Numerical Analysis of the Deformation Performance of Monopile under Wave and Current Load
Libo Chen,
Xiaoyan Yang,
Lichen Li,
Wenbing Wu,
M. Hesham El Naggar,
Kuihua Wang,
Jinyong Chen
Affiliations
Libo Chen
Engineering Research Center of Rock-Soil Drilling & Excavation and Protection, Ministry of Education, Faculty of Engineering, China University of Geosciences, Wuhan 430074, China
Xiaoyan Yang
Engineering Research Center of Rock-Soil Drilling & Excavation and Protection, Ministry of Education, Faculty of Engineering, China University of Geosciences, Wuhan 430074, China
Lichen Li
Engineering Research Center of Rock-Soil Drilling & Excavation and Protection, Ministry of Education, Faculty of Engineering, China University of Geosciences, Wuhan 430074, China
Wenbing Wu
Engineering Research Center of Rock-Soil Drilling & Excavation and Protection, Ministry of Education, Faculty of Engineering, China University of Geosciences, Wuhan 430074, China
M. Hesham El Naggar
Engineering Research Center of Rock-Soil Drilling & Excavation and Protection, Ministry of Education, Faculty of Engineering, China University of Geosciences, Wuhan 430074, China
Kuihua Wang
Geotechnical Research Centre, Department of Civil and Environmental Engineering, Western University, London, ON N6A 5B9, Canada
Jinyong Chen
Engineering Research Center of Rock-Soil Drilling & Excavation and Protection, Ministry of Education, Faculty of Engineering, China University of Geosciences, Wuhan 430074, China
The research on the deformation mechanism of monopile foundation supporting offshore wind turbines is significant to optimize the design of a monopile foundation under wave and current load. In this paper, a three-dimensional wave-pile-soil coupling finite element model is proposed to investigate the deformation mechanism of monopile undercurrent and fifth-order Stokes wave. Different from the conventional assumption that there is no slip at the pile-soil interface, Frictional contact is set to simulate the relative movement between monopile and soil. Numerical results indicate that under extreme environmental conditions, the monopile foundation sways within a certain range and the maximum displacement in the loading direction is 1.3 times the displacement in the reverse direction. A further investigation has been made for a large-diameter pipe pile with various design parameters. The finite element analyses reveal that the most efficient way to reduce the deflection of the pile head is by increasing the embedment depth of the monopile. When the embedment depth is limited, increasing the pile diameter is a more effective way to strengthen the foundation than increasing the wall thickness.

================

## What to produce
Extract the entire text on monopile deformation under wave and current load, reproducing every line word for word.

(Stored items)
================

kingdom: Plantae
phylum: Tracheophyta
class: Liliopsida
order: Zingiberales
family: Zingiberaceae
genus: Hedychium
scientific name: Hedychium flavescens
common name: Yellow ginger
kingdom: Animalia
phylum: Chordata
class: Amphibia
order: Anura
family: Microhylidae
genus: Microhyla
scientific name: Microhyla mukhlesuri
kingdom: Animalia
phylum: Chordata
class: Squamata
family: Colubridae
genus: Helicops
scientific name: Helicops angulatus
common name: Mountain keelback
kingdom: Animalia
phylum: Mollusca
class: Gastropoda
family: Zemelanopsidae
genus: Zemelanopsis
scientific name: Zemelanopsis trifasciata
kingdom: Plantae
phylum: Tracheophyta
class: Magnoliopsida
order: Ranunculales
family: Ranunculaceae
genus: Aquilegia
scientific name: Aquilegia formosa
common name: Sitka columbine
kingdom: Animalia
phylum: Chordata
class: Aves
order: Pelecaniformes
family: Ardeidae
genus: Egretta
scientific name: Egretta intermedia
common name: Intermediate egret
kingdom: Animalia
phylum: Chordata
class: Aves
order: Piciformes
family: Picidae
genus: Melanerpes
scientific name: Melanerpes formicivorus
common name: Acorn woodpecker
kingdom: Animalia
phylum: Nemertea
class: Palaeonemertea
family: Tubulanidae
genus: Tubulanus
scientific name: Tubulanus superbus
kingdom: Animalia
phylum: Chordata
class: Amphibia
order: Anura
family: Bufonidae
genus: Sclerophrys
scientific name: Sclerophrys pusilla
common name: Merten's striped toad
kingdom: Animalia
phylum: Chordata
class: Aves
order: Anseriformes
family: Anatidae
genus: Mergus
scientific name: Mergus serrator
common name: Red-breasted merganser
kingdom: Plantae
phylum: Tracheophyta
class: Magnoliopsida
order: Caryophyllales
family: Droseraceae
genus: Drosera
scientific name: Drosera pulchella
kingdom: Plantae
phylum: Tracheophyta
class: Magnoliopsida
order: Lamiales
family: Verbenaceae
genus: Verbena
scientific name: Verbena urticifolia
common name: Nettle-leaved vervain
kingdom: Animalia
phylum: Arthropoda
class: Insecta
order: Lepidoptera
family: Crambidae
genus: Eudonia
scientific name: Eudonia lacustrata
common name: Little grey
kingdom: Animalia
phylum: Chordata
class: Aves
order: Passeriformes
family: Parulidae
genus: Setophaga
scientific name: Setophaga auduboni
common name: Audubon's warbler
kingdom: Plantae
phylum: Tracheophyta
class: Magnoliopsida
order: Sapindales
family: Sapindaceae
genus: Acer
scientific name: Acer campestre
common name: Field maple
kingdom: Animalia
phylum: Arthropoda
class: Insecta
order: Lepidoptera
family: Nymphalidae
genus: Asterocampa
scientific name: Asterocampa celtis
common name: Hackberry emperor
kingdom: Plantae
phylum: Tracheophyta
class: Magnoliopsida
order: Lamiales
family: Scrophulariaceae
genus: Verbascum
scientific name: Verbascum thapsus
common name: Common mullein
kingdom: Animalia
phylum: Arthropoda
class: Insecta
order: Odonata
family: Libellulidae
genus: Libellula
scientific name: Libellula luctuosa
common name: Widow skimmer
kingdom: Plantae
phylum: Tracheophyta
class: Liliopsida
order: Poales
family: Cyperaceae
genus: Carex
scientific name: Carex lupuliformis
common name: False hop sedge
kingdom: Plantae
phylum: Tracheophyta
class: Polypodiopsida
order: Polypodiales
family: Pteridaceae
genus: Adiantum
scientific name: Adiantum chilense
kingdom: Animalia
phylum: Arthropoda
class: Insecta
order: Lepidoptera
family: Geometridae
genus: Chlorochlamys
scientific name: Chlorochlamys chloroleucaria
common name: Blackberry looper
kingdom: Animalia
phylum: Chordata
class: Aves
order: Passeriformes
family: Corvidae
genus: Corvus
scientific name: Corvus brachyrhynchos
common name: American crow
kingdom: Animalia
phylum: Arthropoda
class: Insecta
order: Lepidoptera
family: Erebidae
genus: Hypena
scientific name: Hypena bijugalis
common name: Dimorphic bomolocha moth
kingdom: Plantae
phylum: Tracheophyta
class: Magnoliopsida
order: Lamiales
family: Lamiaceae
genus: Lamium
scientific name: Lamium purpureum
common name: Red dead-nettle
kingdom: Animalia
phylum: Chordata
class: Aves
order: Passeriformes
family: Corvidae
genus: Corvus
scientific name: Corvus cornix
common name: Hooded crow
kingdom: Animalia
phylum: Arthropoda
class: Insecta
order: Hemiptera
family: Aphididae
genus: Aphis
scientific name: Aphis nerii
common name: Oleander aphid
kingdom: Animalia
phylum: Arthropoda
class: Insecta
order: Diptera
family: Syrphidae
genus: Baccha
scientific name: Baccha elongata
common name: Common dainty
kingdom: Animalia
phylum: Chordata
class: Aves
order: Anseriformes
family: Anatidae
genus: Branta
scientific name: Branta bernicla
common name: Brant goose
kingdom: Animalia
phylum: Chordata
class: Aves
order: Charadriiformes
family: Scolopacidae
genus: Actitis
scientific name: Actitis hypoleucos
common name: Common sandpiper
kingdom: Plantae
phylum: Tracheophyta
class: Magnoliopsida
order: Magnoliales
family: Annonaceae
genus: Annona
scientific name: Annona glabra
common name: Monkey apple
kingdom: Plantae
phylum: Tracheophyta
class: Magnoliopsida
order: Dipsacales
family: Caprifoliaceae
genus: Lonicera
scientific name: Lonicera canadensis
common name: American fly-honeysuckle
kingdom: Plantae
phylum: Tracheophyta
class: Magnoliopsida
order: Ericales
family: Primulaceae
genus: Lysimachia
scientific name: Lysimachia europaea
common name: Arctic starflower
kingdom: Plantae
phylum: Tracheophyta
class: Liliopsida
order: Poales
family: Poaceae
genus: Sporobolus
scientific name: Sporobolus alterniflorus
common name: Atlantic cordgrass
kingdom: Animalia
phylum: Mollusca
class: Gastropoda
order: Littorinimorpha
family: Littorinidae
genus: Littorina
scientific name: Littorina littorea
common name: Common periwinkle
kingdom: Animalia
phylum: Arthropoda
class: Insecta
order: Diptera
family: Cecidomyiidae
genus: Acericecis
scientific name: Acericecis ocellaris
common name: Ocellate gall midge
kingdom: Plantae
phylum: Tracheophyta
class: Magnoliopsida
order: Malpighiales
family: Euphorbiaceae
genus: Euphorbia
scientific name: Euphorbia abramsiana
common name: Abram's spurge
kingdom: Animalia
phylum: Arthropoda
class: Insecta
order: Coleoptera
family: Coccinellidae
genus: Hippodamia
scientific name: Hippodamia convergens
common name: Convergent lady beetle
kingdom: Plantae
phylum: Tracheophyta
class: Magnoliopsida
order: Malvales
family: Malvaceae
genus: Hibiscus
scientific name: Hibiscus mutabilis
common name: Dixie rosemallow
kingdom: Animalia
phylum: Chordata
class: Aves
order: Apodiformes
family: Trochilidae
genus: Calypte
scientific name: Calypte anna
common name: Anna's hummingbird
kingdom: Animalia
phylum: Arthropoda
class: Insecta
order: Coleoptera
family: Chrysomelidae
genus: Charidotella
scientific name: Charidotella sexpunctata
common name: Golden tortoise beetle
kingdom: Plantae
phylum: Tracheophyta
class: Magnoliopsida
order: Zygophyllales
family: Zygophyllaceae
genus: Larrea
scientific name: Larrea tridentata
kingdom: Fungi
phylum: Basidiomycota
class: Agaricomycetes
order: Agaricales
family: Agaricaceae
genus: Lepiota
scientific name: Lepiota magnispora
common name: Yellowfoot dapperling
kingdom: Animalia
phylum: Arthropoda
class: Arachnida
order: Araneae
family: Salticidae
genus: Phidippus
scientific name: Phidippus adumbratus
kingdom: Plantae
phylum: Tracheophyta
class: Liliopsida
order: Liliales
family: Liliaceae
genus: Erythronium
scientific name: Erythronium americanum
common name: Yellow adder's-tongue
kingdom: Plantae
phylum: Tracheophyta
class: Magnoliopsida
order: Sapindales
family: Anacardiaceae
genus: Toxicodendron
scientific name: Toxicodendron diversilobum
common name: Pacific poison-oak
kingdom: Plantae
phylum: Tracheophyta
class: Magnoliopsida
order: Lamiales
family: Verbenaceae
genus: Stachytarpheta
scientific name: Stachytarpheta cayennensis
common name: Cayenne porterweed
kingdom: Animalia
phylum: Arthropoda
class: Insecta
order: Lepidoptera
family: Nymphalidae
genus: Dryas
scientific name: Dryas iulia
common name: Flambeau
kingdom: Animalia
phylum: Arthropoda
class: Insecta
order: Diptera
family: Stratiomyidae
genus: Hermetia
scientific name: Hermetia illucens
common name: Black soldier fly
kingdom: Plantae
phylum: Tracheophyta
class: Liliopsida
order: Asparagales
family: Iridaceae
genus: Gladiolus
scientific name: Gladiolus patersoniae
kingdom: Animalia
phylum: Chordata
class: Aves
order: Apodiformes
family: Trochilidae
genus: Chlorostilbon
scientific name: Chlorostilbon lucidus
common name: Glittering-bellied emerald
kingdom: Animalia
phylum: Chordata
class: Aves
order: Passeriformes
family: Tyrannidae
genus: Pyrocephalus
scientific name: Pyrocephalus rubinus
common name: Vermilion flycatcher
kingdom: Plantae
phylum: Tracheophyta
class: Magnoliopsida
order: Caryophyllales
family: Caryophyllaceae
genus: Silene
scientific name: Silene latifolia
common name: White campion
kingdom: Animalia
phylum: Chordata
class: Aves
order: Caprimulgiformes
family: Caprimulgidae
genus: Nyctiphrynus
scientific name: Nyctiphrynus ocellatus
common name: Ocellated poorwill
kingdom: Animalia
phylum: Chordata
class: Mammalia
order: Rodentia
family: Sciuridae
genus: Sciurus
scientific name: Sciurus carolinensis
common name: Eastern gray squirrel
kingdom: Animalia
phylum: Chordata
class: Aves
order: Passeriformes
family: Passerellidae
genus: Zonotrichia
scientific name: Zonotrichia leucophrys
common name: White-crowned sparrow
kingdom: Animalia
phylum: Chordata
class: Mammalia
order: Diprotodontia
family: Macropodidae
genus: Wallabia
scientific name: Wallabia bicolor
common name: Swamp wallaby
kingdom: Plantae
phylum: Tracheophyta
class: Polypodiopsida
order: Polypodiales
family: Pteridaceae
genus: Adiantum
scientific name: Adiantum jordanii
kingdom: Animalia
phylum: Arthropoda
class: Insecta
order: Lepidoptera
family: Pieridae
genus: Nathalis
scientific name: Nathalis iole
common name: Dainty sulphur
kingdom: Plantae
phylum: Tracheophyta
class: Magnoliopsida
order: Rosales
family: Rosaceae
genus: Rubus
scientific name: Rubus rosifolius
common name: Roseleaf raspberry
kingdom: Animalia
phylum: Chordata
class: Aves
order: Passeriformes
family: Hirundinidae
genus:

================

## Answer
Numerical Analysis of the Deformation Performance of Monopile under Wave and Current Load
Libo Chen,
Xiaoyan Yang,
Lichen Li,
Wenbing Wu,
M. Hesham El Naggar,
Kuihua Wang,
Jinyong Chen
Affiliations
Libo Chen
Engineering Research Center of Rock-Soil Drilling & Excavation and Protection, Ministry of Education, Faculty of Engineering, China University of Geosciences, Wuhan 430074, China
Xiaoyan Yang
Engineering Research Center of Rock-Soil Drilling & Excavation and Protection, Ministry of Education, Faculty of Engineering, China University of Geosciences, Wuhan 430074, China
Lichen Li
Engineering Research Center of Rock-Soil Drilling & Excavation and Protection, Ministry of Education, Faculty of Engineering, China University of Geosciences, Wuhan 430074, China
Wenbing Wu
Engineering Research Center of Rock-Soil Drilling & Excavation and Protection, Ministry of Education, Faculty of Engineering, China University of Geosciences, Wuhan 430074, China
M. Hesham El Naggar
Engineering Research Center of Rock-Soil Drilling & Excavation and Protection, Ministry of Education, Faculty of Engineering, China University of Geosciences, Wuhan 430074, China
Kuihua Wang
Geotechnical Research Centre, Department of Civil and Environmental Engineering, Western University, London, ON N6A 5B9, Canada
Jinyong Chen
Engineering Research Center of Rock-Soil Drilling & Excavation and Protection, Ministry of Education, Faculty of Engineering, China University of Geosciences, Wuhan 430074, China
The research on the deformation mechanism of monopile foundation supporting offshore wind turbines is significant to optimize the design of a monopile foundation under wave and current load. In this paper, a three-dimensional wave-pile-soil coupling finite element model is proposed to investigate the deformation mechanism of monopile undercurrent and fifth-order Stokes wave. Different from the conventional assumption that there is no slip at the pile-soil interface, Frictional contact is set to simulate the relative movement between monopile and soil. Numerical results indicate that under extreme environmental conditions, the monopile foundation sways within a certain range and the maximum displacement in the loading direction is 1.3 times the displacement in the reverse direction. A further investigation has been made for a large-diameter pipe pile with various design parameters. The finite element analyses reveal that the most efficient way to reduce the deflection of the pile head is by increasing the embedment depth of the monopile. When the embedment depth is limited, increasing the pile diameter is a more effective way to strengthen the foundation than increasing the wall thickness.